---------- ПРИВЕДЕННЫЙ ОТРЫВОК

Это сложная история, это событие жизни, это событие биографии. Прочитать книгу, как стихи Бродского, как «Подвиг» Набокова, как платоновский «Котлован», – все равно, что родить ребенка, это события одного ряда.

Набоков, по-моему, совсем не такой, как мы его себе представляем. Может быть, со временем мы поймем, что он не был таким уж олимпийцем, снобом и мастером, как мы привыкли думать в общем-то. А то, что это сердце, то, что это боль, вроде как заслонено этим невидимым снобизмом. Как и Пушкин – он не для нас писал. Скажем так: для чего-то еще. И вот это-то еще нам уже нужнее воды и воздуха.

Когда он умер, я пережил его смерть, как потерю близкого человека, хотя понятия не имел о нем как о личности. 1977‑й был годом смертей: я потерял отца, а вскоре Набокова – и как-то это у меня слилось в ощущении…

– Когда 28 января 1996 года умер Иосиф Бродский, Вы написали, что смерть поэта – это не личная чья-то смерть, что власть, эта воплощенная трусость мира, оказала ему много милостей и почестей, обвинив в тунеядстве, сослав на Запад, как на химию, а затем, не дав визы, похоронить родителей…

– Мы виделись и разговаривали с Иосифом в Нью-Йорке ровно за месяц до его смерти – 28 декабря. Накануне я позвонил Иосифу, он сказал, что не успевает воспользоваться оказией, но рейс отменили, и мы успели свидеться. Господь послал мне эту встречу с ним, нарочно отложив отлет моего самолета. Иначе я не могу истолковать это, не преувеличивая себя, не преуменьшая его – это была судьба.

--------------------
---------- ИСХОДНЫЕ ДАННЫЕ

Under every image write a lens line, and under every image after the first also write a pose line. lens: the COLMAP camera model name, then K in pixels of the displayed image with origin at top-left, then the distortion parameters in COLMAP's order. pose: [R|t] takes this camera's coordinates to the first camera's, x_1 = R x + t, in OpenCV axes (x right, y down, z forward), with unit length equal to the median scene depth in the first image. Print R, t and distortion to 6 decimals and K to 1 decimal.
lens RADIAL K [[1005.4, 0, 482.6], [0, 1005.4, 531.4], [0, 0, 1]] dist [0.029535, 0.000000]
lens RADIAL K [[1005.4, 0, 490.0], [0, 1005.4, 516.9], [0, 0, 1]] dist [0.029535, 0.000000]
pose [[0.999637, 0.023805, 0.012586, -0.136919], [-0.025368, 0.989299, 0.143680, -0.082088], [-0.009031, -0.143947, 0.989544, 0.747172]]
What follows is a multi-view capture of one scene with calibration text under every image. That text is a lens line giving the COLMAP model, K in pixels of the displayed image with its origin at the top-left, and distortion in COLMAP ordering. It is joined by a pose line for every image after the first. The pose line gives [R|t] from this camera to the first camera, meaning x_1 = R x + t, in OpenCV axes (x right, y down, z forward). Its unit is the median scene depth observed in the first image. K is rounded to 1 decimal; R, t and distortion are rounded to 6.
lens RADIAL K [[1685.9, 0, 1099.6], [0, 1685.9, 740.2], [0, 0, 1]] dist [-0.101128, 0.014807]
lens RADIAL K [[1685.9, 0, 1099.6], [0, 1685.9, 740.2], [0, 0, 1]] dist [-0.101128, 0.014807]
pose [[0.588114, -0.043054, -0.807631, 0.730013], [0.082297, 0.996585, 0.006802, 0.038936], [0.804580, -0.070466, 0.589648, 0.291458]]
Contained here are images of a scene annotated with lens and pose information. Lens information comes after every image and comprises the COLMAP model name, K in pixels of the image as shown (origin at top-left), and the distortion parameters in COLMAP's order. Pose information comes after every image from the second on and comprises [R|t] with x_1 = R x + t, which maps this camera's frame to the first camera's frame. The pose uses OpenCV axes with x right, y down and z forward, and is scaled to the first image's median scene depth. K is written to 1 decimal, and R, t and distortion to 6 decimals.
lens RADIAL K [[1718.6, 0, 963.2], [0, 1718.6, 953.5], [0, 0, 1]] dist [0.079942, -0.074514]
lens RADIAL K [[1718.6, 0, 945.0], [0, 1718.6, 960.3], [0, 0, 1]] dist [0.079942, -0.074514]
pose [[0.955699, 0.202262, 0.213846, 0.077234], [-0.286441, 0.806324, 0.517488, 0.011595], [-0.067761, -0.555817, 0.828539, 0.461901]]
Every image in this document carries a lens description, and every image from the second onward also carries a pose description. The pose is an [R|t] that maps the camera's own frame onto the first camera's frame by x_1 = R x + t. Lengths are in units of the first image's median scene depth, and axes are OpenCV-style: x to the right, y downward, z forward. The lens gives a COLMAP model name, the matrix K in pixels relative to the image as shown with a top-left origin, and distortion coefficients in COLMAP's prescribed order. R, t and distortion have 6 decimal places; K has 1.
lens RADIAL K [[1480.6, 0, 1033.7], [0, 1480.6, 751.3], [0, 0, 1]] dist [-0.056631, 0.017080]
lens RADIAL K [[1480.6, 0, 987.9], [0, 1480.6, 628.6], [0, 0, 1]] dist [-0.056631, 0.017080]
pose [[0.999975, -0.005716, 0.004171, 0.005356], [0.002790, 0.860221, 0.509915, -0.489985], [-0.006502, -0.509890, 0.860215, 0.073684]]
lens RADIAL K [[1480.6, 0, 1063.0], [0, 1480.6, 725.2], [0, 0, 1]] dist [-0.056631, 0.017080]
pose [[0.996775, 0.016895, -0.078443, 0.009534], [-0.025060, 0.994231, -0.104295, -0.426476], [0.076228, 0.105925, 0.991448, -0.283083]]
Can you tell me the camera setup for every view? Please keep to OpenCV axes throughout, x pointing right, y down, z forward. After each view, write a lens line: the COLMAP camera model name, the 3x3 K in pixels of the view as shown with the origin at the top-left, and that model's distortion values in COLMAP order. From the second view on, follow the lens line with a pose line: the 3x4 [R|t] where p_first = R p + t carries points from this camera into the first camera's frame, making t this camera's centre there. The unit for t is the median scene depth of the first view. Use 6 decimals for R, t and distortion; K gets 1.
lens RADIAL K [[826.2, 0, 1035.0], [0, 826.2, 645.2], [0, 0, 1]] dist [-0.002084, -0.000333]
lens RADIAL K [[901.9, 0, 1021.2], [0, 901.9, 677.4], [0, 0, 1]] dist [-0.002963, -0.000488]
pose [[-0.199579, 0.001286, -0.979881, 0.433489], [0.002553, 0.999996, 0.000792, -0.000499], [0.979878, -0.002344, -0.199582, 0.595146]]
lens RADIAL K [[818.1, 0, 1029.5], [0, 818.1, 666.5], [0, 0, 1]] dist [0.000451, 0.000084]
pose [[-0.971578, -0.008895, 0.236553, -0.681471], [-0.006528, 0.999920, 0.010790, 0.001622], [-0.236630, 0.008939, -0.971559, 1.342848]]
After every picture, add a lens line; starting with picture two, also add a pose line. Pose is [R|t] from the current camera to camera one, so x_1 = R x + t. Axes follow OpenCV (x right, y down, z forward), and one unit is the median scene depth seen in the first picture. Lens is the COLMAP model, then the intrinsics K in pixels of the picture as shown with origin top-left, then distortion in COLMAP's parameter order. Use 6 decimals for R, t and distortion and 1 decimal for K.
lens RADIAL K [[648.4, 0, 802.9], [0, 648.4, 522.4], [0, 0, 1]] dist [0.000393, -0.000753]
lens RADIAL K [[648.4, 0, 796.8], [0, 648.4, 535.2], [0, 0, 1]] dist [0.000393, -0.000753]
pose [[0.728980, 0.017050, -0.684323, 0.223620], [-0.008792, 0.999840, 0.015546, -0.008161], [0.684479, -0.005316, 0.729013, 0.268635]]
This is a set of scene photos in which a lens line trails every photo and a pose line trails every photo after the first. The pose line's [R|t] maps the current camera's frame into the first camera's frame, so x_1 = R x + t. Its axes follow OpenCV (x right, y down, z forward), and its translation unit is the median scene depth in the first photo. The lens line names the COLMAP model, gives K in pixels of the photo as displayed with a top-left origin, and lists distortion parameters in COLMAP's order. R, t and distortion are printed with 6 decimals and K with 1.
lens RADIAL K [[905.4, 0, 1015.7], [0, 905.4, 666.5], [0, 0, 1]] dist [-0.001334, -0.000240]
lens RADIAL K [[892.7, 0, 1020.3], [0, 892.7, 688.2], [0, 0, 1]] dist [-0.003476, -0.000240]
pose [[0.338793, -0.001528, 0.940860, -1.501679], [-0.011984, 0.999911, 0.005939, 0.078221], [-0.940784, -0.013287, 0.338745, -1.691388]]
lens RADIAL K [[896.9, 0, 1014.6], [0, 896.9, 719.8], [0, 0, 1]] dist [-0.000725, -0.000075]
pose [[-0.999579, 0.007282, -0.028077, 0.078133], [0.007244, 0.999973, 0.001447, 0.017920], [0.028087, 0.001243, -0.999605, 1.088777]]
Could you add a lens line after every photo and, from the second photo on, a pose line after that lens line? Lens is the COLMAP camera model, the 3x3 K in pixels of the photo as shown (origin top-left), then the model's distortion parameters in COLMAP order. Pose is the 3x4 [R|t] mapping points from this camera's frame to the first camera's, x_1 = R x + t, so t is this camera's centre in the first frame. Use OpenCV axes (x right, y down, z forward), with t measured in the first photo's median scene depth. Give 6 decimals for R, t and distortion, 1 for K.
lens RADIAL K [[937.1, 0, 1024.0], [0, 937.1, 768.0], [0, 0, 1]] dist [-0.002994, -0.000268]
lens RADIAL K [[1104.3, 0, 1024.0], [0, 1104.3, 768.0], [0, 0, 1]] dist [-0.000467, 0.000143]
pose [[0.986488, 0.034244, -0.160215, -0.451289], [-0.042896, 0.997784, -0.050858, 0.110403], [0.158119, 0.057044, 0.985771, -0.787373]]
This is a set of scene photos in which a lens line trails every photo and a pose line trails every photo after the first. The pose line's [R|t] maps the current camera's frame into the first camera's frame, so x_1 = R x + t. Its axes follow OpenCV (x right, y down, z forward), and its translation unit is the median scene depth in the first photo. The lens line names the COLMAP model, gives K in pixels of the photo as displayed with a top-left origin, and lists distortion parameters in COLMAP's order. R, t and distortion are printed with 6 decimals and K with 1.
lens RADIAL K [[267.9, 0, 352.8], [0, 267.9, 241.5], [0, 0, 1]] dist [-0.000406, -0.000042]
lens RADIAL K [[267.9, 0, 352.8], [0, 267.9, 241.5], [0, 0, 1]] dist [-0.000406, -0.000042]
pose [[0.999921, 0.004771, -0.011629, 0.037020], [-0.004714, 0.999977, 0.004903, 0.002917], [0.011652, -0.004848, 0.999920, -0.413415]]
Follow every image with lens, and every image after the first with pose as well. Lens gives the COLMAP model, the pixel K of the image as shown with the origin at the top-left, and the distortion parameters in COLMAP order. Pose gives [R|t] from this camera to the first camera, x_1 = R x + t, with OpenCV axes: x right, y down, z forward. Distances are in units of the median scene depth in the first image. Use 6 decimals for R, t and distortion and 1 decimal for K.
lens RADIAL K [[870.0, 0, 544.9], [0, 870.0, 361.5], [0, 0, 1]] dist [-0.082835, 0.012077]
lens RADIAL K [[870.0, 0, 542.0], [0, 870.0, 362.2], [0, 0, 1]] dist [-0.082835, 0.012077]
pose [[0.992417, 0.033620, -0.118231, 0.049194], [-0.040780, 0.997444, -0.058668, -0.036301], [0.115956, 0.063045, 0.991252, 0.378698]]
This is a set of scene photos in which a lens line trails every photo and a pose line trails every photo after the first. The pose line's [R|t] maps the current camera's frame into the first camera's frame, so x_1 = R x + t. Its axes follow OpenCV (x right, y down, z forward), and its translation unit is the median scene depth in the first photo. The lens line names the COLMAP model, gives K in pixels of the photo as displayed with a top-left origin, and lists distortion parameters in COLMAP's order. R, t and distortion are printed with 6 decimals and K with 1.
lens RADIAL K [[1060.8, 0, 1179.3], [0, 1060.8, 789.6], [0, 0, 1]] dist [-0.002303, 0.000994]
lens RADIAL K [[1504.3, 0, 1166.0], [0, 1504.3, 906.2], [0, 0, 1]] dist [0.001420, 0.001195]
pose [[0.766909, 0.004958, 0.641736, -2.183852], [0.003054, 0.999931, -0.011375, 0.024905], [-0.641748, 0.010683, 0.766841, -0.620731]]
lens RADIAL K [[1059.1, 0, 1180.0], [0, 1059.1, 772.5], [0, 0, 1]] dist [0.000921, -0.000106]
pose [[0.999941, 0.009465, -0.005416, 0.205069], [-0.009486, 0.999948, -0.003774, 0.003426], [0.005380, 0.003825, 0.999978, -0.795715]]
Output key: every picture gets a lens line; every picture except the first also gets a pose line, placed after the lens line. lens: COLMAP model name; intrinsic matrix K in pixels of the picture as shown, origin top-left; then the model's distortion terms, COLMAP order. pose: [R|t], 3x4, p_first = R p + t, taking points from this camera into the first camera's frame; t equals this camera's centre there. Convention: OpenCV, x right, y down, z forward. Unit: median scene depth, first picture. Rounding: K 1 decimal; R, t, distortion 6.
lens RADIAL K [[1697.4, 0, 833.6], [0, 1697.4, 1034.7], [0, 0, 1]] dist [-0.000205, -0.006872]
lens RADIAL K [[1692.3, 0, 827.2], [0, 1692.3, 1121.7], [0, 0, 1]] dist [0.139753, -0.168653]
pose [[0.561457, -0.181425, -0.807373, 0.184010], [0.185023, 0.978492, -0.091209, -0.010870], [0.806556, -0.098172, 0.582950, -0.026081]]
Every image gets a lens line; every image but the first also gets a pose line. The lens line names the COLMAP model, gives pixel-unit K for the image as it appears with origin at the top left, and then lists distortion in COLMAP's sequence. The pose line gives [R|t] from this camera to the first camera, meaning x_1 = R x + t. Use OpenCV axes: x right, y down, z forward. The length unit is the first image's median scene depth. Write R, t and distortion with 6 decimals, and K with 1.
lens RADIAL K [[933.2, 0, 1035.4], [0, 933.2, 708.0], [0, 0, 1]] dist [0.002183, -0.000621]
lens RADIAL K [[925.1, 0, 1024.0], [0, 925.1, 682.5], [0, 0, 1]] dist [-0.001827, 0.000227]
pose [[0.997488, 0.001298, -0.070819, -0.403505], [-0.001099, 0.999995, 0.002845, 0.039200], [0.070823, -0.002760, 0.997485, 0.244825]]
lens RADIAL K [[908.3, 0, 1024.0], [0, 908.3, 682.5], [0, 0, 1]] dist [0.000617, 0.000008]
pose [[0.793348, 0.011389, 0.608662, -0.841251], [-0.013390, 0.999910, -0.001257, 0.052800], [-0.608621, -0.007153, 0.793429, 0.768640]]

--------------------

Какой год назван в приведенном отрывке годом смертей?

ОТВЕТ:
1977 год.